Data: Types, formats, and availability
Date
Monday, January 12, 2026Links of interest
- The Wikipedia page on observational accuracy and precision.
- Schoene et al., 2013 explores accuracy and precision in geochronology.
- Wilkinson et al., 2016 introduced FAIR guiding principles.
Notes
After testing out our development environments, we discussed:
- A formal definition for data.
- Collections of information.
- Made up of observations or conceptualizations.
- In the Earth sciences, often (though not always!) measurements of natural phenomena.
- Made up of objects, each with a set of attributes.
- Kinds of attributes (nominal, ordinal, interval, ratio) and the fact that values may be either discrete or continuous.
- The difference between structured and unstructured data.
- The idea that measurements are uncertain.
- Data types and formats.
- Formal definition for artificial intelligence (AI) and machine learning (ML) and what sort of data might be ideal for AI/ML problems.
- AI is the field of producing behaviors that both mimic and extend human capabilities.
- ML is a subcategory of AI that uses algorithms (models) to recognize patterns in data and generate insights.
- The fact that your data should be open and follow FAIR guiding principles. Doing so entails:
- Preserving raw (i.e., unmodified) data.

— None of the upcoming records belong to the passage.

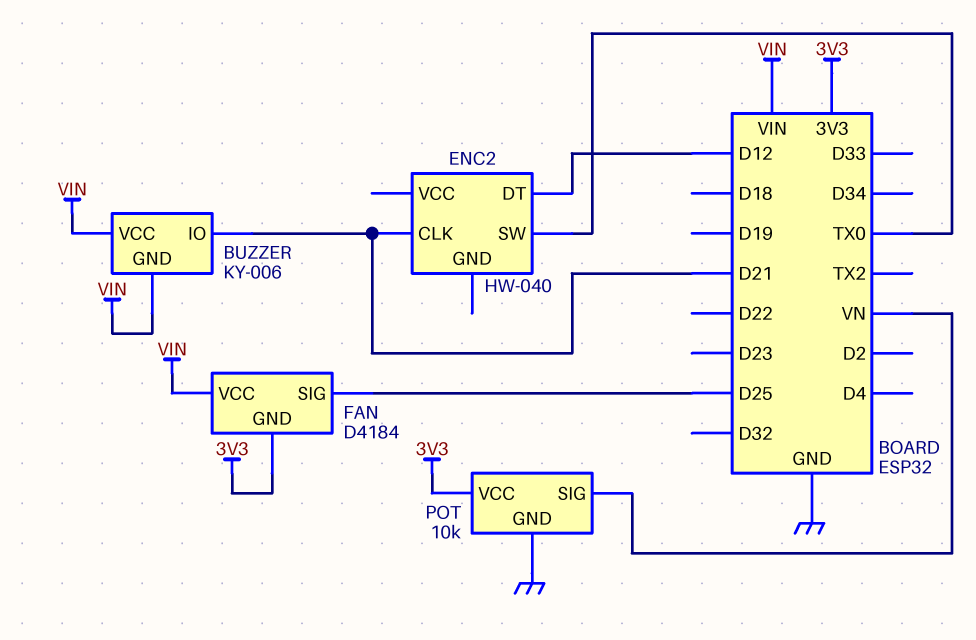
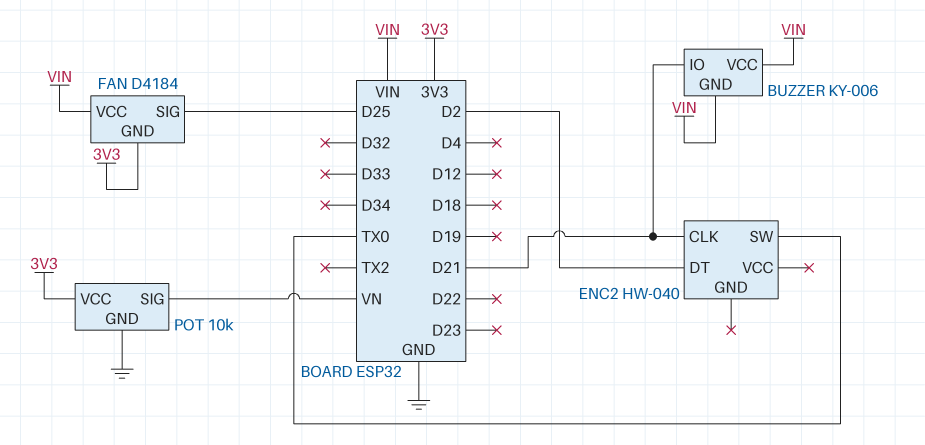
ENC2 pin DT: D12 -> D2

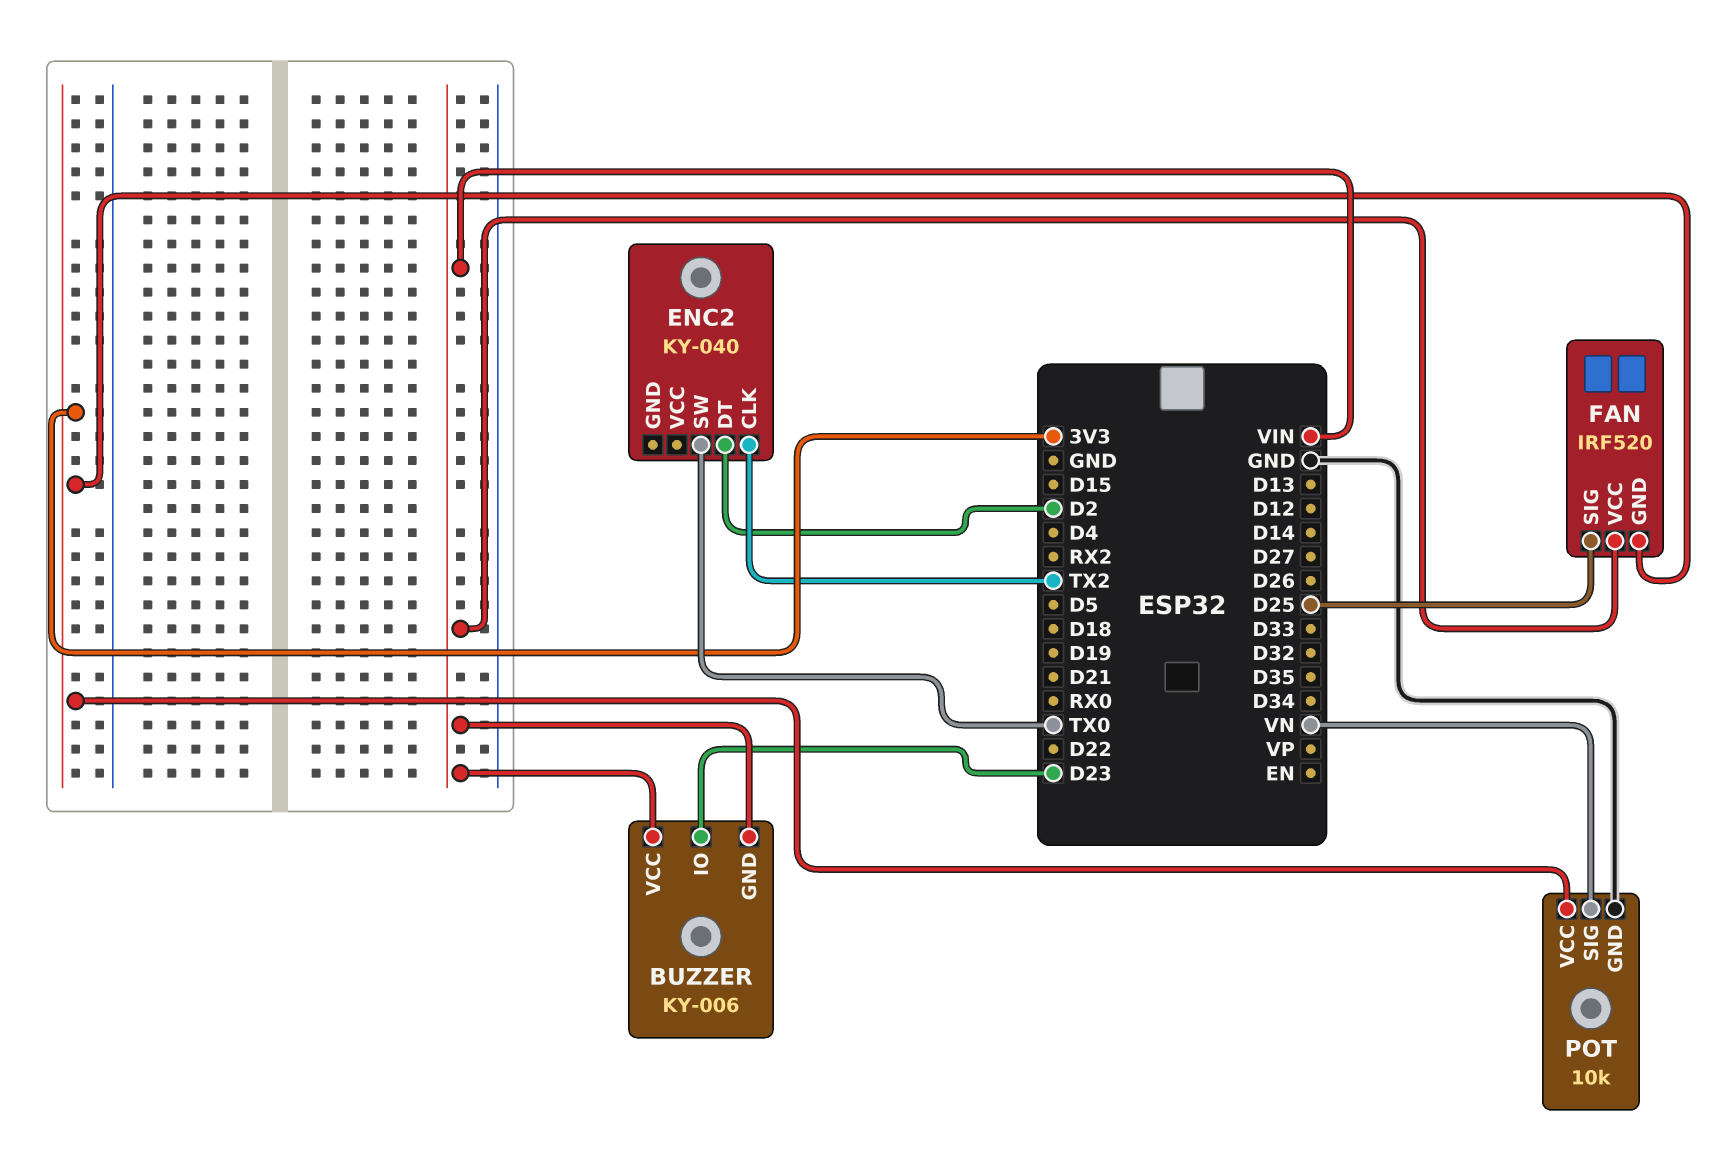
BUZZER pin IO: D21 -> D23
ENC2: HW-040 -> KY-040
ENC2 pin CLK: D21 -> TX2
FAN: D4184 -> IRF520

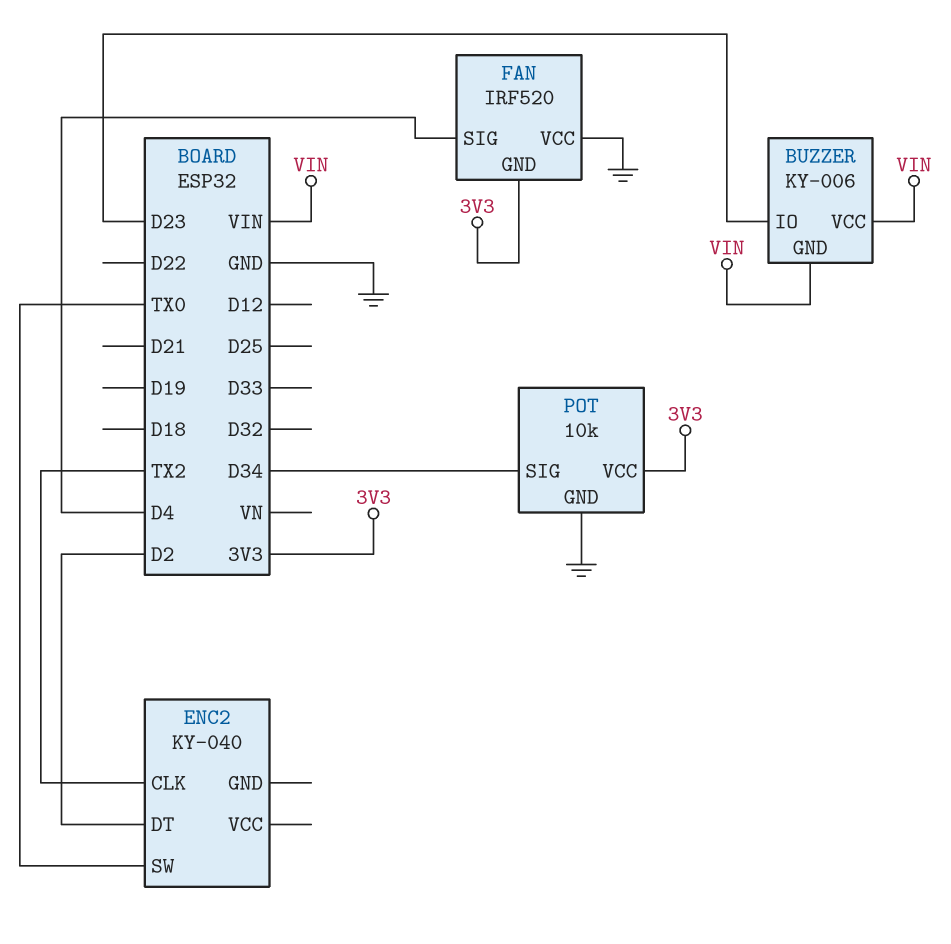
FAN pin SIG: D25 -> D4
FAN pin VCC: VIN -> GND
POT pin SIG: VN -> D34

- Making the data available to others, typically online, freely accessible, placed in a reliable archive (e.g., Zenodo, Dryad, Pangea, Figshare, etc.), and with an open license.
- Providing metadata and documentation that makes data easy to understand.
- Storing data in a standard file format, so that they are easy to use.
- Including a digital object identifier so that data are citeable.